Downstairs for breakfast the usual question arose: “How did you sleep?”
“Nice. How about you? Did you sleep nice?”
“Very nice.”
Actually, I had not had an astonishingly pleasant night. There had been a medium-weight nightmare sometime during the hour of the wolf, but on the other hand it hadn’t waked me with such terror that I had to get up and go into the parlor and read myself back to sleep in the Autobiography of Benjamin Franklin. Not a really awful night’s sleep, and not a wonderful one either. Just nice.
To make conversation I said that breakfast was nice. It was, too. There was frozen orange juice and ersatz cholesterol-free bacon followed by caffeine-free coffee. It was pretty artificial but still a good deal tastier than no breakfast at all. It was nice to have a breakfast when you considered that the alternative was hunger. I could see I was going to have a nice day.
This proved to be the case. The people on the subway were nice. Nobody you would want to meet, but nobody trying to kill anybody else either. Just nice people. The subway was nice, too. Filthy, as usual, but most of the lights were working. It wasn’t one of the dazzling subways such as come along every few months or so, but it wasn’t one of the really unspeakable subways either. It was just a nice subway.
Things at the office were also nice, which wasn’t terribly interesting, but on the other hand didn’t leave you with heartburn or indigestion or an urge to ask the widow in accounting to run away with you to Macao and start a new life.
“It’s very nice at the office today,” I remarked to a nice vice-president, and he was so pleased that he invited me out for a nice lunch.
We had a nice talk. “Whatever they say about President Carter,” he said, “nobody can say he isn’t nice.”
“The President is nice, all right,” I pointed out, “but have you noticed how nice Ronald Reagan is, but in a different way from President Carter?”
“That’s a nice concept,” he said. “It’s nice for the country having two nice men to guide our destiny.”
“I don’t think niceness is too much for the American people to ask for,” I said.
Walking back to the office we saw a nice madwoman.

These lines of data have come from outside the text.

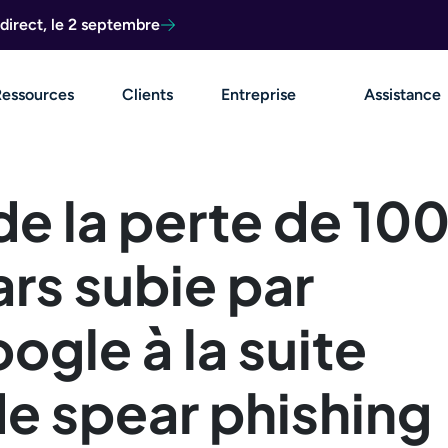
direct, le 2 septembre
Ressources
Clients
Entreprise
Assistance
 de la perte de 10
ars subie par
gle à la suite
de spear phishing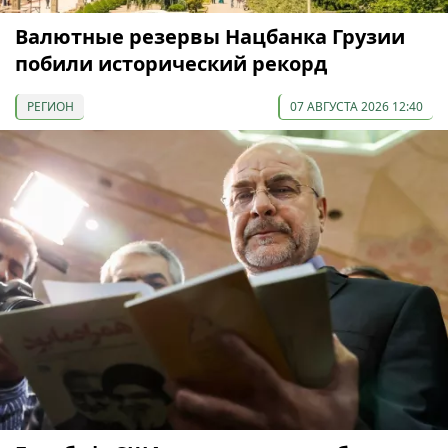
Валютные резервы Нацбанка Грузии
побили исторический рекорд
РЕГИОН
07 АВГУСТА 2026 12:40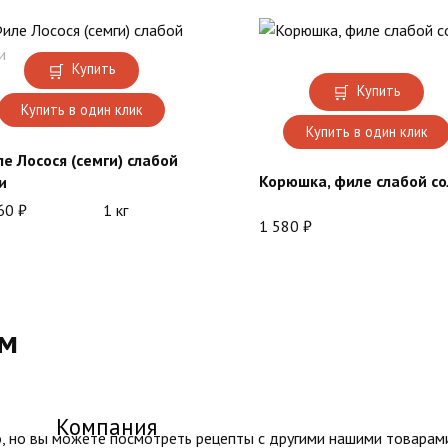
Купить
Купить
Купить в один клик
Купить в один клик
е Лосося (семги) слабой
Корюшка, филе слабой со
и
560
₽
1 кг
1 580
₽
ом
Компания
, но вы можете посмотреть рецепты с другими нашими товарам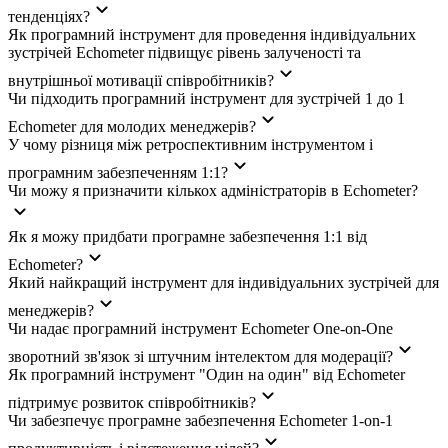
тенденціях?
Як програмний інструмент для проведення індивідуальних
зустрічей Echometer підвищує рівень залученості та
внутрішньої мотивації співробітників?
Чи підходить програмний інструмент для зустрічей 1 до 1
Echometer для молодих менеджерів?
У чому різниця між ретроспективним інструментом і
програмним забезпеченням 1:1?
Чи можу я призначити кількох адміністраторів в Echometer?
Як я можу придбати програмне забезпечення 1:1 від
Echometer?
Який найкращий інструмент для індивідуальних зустрічей для
менеджерів?
Чи надає програмний інструмент Echometer One-on-One
зворотний зв'язок зі штучним інтелектом для модерації?
Як програмний інструмент "Один на один" від Echometer
підтримує розвиток співробітників?
Чи забезпечує програмне забезпечення Echometer 1-on-1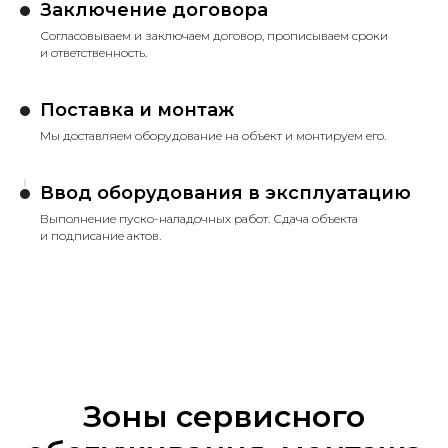
Заключение договора
Согласовываем и заключаем договор, прописываем сроки
и ответственность.
Поставка и монтаж
Мы доставляем оборудование на объект и монтируем его.
Ввод оборудования в эксплуатацию
Выполнение пуско-наладочных работ. Сдача объекта
и подписание актов.
Зоны сервисного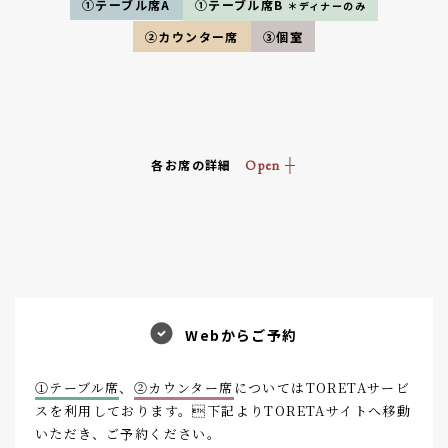
①テーブル席A
①テーブル席B
＊ディナーのみ
②カウンター席
③個室
各お席の詳細
Webからご予約
①テーブル席
、
②カウンター席
についてはTORETAサービ
スを利用しております。下記よりTORETAサイトへ移動
いただき、ご予約ください。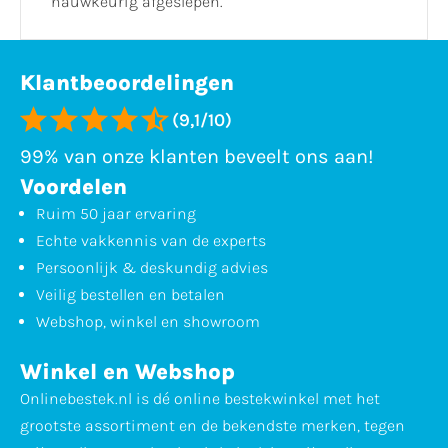
nauwkeurig afgeslepen.
Klantbeoordelingen
(9,1/10)
99% van onze klanten beveelt ons aan!
Voordelen
Ruim 50 jaar ervaring
Echte vakkennis van de experts
Persoonlijk & deskundig advies
Veilig bestellen en betalen
Webshop, winkel en showroom
Winkel en Webshop
Onlinebestek.nl is dé online bestekwinkel met het
grootste assortiment en de bekendste merken, tegen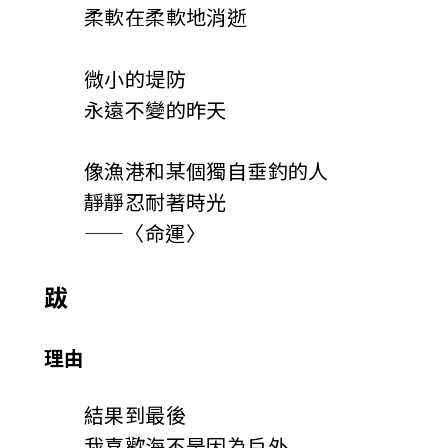
柔軟在柔軟地消逝
微小的堤防
永遠不變的昨天
像漁港和某個獨自垂釣的人
靜靜忍耐著時光
——〈命運〉
跋
理由
結果到最後
我喜歡海不是因為戶外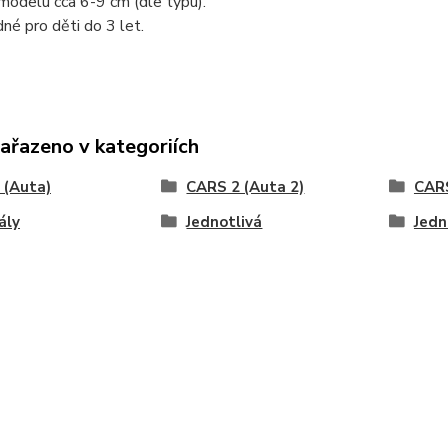
modelu cca 6-9 cm (dle typu).
né pro děti do 3 let.
zařazeno v kategoriích
 (Auta)
CARS 2 (Auta 2)
CARS
ály
Jednotlivá
Jedn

Not a wonderful madwoman who thrusts $100 bills into your pocket and disappears into the crowd, and not a dreadful madwoman who accuses you of kidnapping her babies and slaughtering her cattle, but just a nice madwoman who was walking through the streets screaming to herself about a volcano erupting in her kitchen sink.
It was like that all day. Arriving home, being asked, “How was your day?” and replying, “Nice. How was yours?” I received the reply, “Very nice.”
Then we had some martinis and got out the pistol and shot out the tube in the television set. The woman downstairs came up to see if anyone was hurt. “We just shot the television set,” I explained. “That’s nice,” she said. “Not really great because you could have missed and hit the wall and not have to buy a new telly. But not really terrible either, since you didn’t shoot each other. Just nice.”
I made us all another martini and propounded the theory that the 1980’s were going to be The Nice Decade and we all had a nice chat. It was a nice evening. I mean, it wasn’t V-J Day in Times Square, but it wasn’t London in the thirteenth century either. Just nice, so nice, like President Carter and Ronald Reagan, only in a different way.